══ Source information
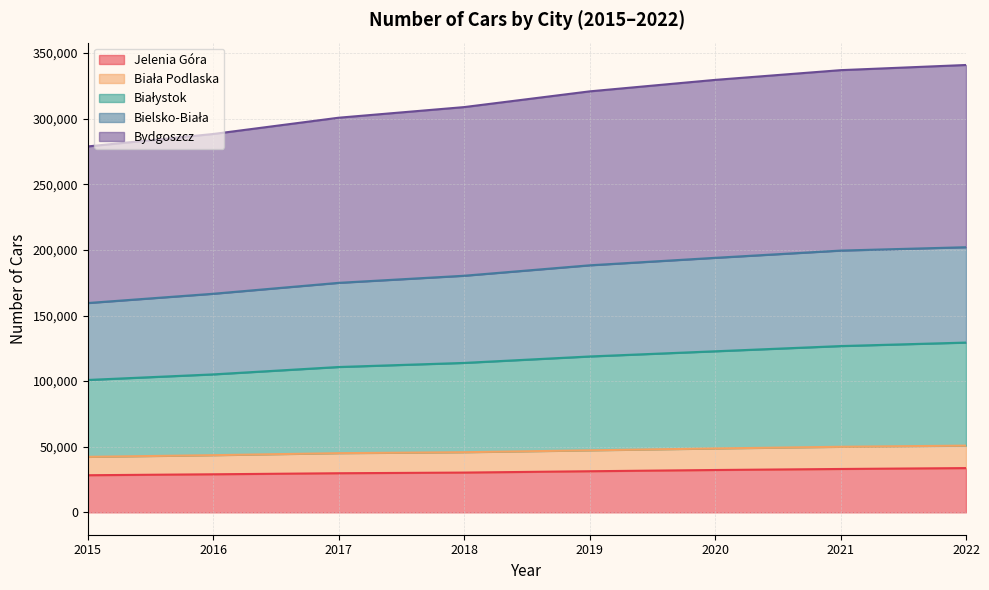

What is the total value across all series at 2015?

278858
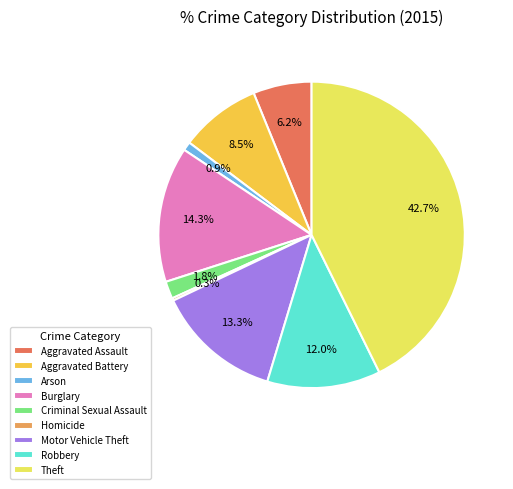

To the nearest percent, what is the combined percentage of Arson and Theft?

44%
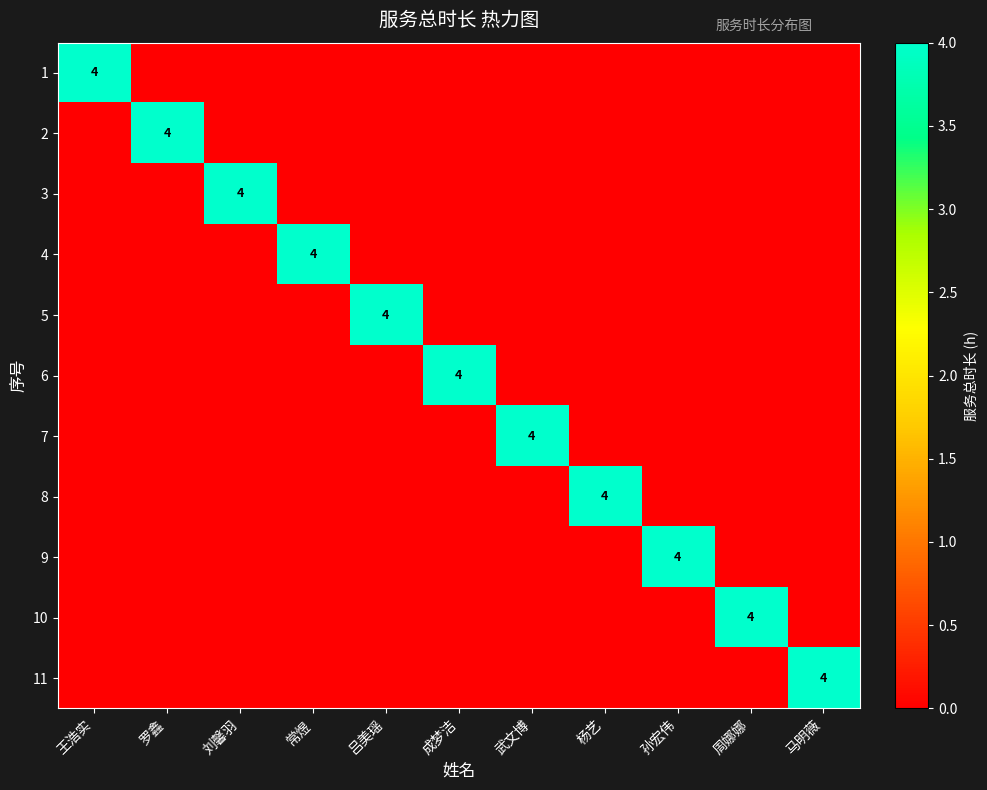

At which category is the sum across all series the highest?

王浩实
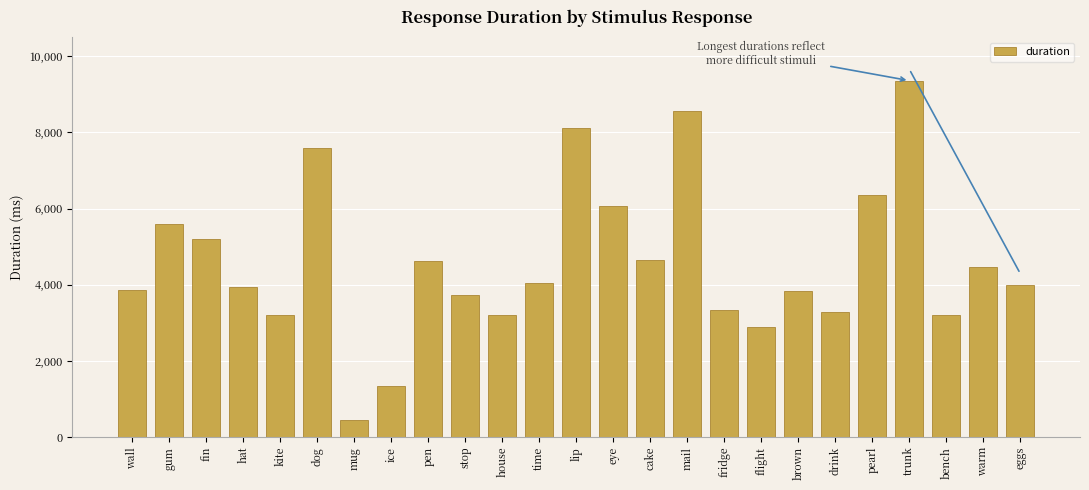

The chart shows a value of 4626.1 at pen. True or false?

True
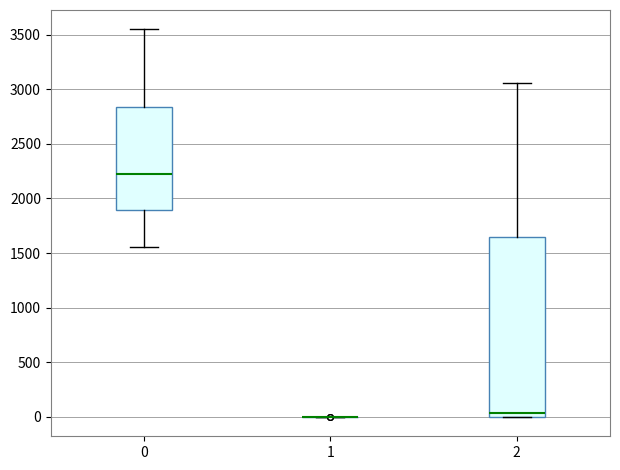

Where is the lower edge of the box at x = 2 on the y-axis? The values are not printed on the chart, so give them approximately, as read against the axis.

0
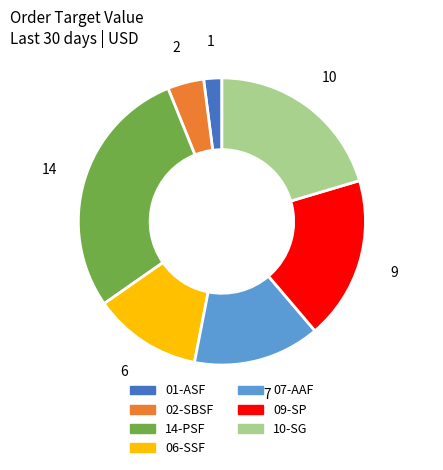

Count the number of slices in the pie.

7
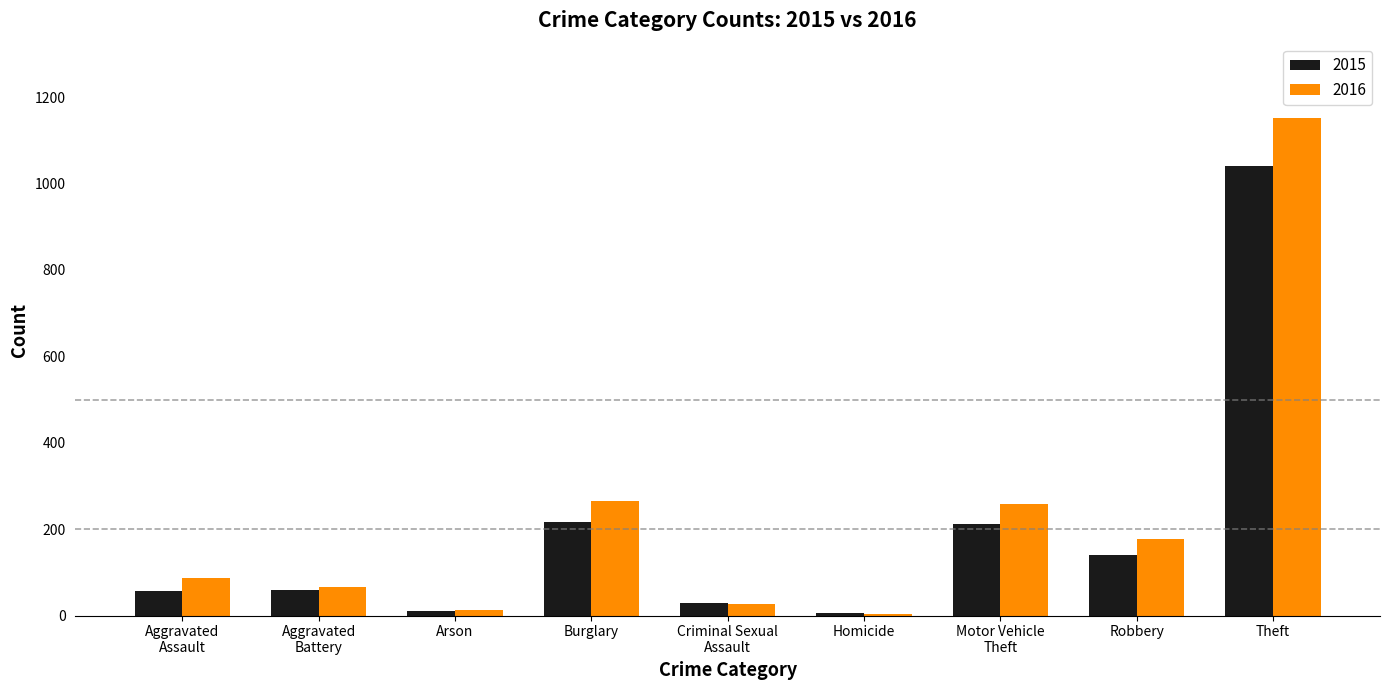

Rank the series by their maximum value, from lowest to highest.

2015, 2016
════
Job item: Convert the entries above into a JSON list of strings with one string per line, skipping blank lines and leaving out the pictures.

Written solution:
[
  "What is the total value across all series at 2015?",
  "278858",
  "To the nearest percent, what is the combined percentage of Arson and Theft?",
  "44%",
  "At which category is the sum across all series the highest?",
  "王浩实",
  "The chart shows a value of 4626.1 at pen. True or false?",
  "True",
  "Where is the lower edge of the box at x = 2 on the y-axis? The values are not printed on the chart, so give them approximately, as read against the axis.",
  "0",
  "Count the number of slices in the pie.",
  "7",
  "Rank the series by their maximum value, from lowest to highest.",
  "2015, 2016"
]